## Requirement
Print the records from the start up to and including the line that contains "llamada a traer al Verbo Divino a todos y". Reproduce each line verbatim and output only those lines.

## Data section

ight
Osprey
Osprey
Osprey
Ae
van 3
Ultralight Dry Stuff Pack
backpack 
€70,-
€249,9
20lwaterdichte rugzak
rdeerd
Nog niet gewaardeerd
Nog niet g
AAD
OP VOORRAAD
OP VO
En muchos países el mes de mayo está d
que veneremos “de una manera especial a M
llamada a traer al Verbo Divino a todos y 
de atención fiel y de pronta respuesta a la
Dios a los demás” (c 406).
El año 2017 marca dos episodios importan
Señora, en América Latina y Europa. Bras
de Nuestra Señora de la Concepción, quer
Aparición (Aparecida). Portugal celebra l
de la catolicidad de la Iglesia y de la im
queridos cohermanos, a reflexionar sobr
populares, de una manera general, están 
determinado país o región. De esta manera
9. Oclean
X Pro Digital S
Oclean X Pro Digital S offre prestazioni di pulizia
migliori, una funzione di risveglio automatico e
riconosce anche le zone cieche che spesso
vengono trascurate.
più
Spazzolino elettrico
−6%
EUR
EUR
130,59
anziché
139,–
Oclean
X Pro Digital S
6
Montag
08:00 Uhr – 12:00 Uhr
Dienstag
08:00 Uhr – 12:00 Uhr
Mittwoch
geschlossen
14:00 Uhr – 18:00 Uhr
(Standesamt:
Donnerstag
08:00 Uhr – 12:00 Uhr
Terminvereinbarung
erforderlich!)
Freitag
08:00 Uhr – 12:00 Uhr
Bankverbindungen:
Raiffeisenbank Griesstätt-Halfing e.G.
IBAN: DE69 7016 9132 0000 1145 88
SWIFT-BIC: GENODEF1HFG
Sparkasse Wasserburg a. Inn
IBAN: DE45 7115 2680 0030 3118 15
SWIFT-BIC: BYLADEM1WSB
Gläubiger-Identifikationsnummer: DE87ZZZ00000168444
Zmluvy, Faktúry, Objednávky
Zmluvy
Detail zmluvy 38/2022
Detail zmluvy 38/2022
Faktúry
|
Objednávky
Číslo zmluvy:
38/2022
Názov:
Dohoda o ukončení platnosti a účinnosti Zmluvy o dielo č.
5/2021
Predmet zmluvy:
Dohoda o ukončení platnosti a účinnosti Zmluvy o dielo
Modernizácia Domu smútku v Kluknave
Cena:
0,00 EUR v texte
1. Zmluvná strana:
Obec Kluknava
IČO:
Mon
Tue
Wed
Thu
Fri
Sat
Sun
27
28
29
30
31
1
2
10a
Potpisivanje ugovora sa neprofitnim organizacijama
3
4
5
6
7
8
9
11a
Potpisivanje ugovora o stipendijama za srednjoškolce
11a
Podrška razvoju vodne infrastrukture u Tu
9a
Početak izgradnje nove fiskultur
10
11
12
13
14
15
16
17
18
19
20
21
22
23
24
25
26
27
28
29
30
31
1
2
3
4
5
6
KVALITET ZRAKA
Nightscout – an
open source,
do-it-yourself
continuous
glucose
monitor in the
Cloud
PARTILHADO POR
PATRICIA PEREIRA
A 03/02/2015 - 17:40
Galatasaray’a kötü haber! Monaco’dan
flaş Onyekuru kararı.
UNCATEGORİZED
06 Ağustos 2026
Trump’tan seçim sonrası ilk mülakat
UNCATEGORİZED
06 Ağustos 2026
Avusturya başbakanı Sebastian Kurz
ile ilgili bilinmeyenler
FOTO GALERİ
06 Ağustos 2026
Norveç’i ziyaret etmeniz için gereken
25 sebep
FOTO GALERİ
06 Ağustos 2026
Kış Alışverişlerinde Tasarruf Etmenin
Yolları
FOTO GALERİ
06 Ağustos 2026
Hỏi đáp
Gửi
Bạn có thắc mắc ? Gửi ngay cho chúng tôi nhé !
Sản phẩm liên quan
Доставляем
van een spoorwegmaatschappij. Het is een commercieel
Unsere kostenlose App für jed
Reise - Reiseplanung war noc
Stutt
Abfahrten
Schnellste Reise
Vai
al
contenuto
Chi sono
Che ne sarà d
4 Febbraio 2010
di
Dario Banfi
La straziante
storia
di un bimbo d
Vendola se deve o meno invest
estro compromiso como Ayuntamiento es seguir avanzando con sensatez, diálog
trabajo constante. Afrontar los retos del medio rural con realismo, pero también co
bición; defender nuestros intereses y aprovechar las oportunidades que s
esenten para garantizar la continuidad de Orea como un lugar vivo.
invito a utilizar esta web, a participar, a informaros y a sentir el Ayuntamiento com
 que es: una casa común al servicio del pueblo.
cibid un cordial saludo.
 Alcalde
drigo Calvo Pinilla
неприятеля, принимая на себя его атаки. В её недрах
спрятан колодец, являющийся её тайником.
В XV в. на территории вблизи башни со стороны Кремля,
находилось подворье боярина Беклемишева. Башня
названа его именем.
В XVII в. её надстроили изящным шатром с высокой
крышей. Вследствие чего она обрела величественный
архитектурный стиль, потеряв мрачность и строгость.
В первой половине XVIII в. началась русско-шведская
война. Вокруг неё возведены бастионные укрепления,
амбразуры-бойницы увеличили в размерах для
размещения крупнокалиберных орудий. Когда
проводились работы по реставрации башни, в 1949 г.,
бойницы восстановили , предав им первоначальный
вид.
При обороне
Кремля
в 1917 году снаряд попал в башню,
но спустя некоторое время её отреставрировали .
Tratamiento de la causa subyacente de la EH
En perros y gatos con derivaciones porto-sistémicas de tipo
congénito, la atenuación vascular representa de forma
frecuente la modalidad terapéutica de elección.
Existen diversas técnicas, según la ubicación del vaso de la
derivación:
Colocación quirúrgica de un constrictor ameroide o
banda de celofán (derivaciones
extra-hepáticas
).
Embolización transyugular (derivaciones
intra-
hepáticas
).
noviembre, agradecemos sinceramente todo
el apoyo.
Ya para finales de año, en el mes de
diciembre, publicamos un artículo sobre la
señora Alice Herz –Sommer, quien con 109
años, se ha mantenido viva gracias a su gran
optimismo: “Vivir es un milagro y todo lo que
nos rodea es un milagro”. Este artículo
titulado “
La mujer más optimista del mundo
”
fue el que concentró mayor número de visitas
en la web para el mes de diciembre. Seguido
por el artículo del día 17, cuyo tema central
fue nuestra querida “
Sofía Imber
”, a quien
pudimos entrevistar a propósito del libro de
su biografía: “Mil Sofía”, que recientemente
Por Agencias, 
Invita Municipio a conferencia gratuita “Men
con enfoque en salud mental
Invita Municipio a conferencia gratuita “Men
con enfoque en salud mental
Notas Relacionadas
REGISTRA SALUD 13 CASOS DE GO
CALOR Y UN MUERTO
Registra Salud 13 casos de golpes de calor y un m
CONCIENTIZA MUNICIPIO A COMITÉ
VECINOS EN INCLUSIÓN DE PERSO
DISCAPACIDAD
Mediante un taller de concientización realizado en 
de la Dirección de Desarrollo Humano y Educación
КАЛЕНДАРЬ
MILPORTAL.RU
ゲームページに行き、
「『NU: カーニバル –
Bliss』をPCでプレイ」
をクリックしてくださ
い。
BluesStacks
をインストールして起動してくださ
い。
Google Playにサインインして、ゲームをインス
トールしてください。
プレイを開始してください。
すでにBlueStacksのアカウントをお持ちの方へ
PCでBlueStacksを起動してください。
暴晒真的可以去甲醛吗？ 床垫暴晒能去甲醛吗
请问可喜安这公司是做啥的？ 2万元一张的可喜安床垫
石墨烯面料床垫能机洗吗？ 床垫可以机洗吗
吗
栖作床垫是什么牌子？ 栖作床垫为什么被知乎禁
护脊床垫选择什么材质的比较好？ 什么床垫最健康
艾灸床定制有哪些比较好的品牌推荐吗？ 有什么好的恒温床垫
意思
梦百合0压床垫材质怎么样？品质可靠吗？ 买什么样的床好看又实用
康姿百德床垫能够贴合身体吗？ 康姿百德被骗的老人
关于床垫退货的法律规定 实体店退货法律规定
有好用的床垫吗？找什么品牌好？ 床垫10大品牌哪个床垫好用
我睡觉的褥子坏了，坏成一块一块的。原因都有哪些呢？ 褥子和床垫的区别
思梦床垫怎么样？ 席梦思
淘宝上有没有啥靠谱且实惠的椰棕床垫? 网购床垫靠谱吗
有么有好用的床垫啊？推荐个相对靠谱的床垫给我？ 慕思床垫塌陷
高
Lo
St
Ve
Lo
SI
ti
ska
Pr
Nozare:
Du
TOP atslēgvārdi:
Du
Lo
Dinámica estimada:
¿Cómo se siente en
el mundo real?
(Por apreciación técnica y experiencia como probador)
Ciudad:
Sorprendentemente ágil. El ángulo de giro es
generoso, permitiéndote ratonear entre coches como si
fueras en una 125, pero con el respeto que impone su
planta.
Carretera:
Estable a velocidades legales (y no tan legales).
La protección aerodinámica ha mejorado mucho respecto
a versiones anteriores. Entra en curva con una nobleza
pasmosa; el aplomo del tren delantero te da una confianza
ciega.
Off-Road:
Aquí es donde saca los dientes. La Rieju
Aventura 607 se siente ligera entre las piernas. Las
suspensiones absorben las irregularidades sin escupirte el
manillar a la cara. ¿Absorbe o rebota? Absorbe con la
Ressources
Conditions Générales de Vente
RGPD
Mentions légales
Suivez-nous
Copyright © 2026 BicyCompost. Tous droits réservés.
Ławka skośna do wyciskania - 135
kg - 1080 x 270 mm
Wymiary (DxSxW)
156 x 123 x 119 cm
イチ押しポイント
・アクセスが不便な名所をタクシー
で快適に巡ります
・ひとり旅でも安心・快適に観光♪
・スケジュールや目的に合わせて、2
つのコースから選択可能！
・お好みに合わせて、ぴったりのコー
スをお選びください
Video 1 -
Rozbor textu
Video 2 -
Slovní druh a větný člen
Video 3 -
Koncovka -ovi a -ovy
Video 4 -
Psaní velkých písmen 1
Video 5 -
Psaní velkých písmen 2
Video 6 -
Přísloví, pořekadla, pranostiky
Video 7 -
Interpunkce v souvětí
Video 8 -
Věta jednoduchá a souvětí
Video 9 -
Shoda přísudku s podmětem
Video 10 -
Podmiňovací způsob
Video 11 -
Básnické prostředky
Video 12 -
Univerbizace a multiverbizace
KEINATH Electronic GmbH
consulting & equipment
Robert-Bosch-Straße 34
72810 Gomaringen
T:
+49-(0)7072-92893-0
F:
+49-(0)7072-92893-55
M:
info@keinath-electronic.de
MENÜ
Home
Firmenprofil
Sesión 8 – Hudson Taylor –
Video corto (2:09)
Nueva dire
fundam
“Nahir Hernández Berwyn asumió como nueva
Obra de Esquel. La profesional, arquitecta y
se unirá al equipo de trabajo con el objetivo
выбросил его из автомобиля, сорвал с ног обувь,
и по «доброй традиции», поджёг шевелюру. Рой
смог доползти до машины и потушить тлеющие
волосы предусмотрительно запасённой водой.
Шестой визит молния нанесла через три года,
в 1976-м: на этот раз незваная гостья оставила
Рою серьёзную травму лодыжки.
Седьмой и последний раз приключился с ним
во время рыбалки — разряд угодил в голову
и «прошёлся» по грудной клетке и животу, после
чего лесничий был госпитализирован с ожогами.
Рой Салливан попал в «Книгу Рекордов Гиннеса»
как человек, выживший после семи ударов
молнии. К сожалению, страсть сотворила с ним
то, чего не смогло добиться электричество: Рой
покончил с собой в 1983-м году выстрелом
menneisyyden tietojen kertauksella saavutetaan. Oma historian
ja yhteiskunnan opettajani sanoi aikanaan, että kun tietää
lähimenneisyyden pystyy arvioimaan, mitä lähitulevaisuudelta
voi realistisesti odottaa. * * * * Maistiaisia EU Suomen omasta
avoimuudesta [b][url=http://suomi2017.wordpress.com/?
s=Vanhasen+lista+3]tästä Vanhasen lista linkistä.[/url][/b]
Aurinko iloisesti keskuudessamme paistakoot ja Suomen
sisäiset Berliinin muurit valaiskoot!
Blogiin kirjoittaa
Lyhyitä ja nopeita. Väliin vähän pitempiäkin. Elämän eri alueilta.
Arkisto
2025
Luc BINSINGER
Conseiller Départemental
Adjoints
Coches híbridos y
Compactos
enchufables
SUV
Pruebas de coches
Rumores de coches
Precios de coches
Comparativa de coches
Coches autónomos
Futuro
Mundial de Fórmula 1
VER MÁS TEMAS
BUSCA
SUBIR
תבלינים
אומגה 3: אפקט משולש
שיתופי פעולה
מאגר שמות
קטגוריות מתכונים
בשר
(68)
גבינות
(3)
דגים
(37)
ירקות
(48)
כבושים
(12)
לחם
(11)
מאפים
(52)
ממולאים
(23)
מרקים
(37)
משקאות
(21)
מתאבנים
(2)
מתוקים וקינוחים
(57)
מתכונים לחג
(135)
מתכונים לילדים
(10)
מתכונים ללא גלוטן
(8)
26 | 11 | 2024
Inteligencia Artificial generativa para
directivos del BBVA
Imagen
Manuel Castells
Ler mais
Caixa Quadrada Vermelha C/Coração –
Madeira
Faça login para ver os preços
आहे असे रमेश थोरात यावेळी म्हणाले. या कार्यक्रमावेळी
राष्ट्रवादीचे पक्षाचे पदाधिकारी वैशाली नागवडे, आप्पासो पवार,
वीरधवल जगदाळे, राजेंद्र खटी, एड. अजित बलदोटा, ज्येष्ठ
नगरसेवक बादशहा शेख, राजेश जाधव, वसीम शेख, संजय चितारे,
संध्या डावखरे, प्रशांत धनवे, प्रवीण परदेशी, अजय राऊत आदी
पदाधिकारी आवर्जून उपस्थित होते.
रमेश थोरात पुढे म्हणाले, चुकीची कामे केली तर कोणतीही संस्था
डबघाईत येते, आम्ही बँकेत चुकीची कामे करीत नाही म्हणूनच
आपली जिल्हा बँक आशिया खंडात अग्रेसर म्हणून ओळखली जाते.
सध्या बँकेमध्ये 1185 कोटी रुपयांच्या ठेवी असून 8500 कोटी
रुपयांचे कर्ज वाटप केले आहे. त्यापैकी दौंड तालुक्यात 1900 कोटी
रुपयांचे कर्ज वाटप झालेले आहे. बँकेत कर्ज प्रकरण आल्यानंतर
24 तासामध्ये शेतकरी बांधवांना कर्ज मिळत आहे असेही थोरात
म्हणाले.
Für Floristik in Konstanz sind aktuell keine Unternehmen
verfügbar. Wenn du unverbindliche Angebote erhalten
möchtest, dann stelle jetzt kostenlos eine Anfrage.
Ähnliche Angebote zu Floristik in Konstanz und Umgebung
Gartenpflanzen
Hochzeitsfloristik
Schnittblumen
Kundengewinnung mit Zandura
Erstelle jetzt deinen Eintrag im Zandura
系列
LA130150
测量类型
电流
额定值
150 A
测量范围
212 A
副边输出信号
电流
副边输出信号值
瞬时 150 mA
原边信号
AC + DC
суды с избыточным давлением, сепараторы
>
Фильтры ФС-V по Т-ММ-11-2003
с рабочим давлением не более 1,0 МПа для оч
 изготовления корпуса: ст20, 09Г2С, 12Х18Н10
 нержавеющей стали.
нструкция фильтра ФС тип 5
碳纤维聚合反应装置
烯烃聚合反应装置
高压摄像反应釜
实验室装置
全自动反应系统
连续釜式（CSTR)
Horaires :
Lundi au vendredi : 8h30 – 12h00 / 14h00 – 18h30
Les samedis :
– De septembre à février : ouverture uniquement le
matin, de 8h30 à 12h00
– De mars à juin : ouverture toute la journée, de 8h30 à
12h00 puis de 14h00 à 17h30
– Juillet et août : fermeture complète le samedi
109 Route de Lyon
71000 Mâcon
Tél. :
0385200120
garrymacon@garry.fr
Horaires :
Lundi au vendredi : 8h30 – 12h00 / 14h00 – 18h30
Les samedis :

## Response for this exercise
ight
Osprey
Osprey
Osprey
Ae
van 3
Ultralight Dry Stuff Pack
backpack 
€70,-
€249,9
20lwaterdichte rugzak
rdeerd
Nog niet gewaardeerd
Nog niet g
AAD
OP VOORRAAD
OP VO
En muchos países el mes de mayo está d
que veneremos “de una manera especial a M
llamada a traer al Verbo Divino a todos y 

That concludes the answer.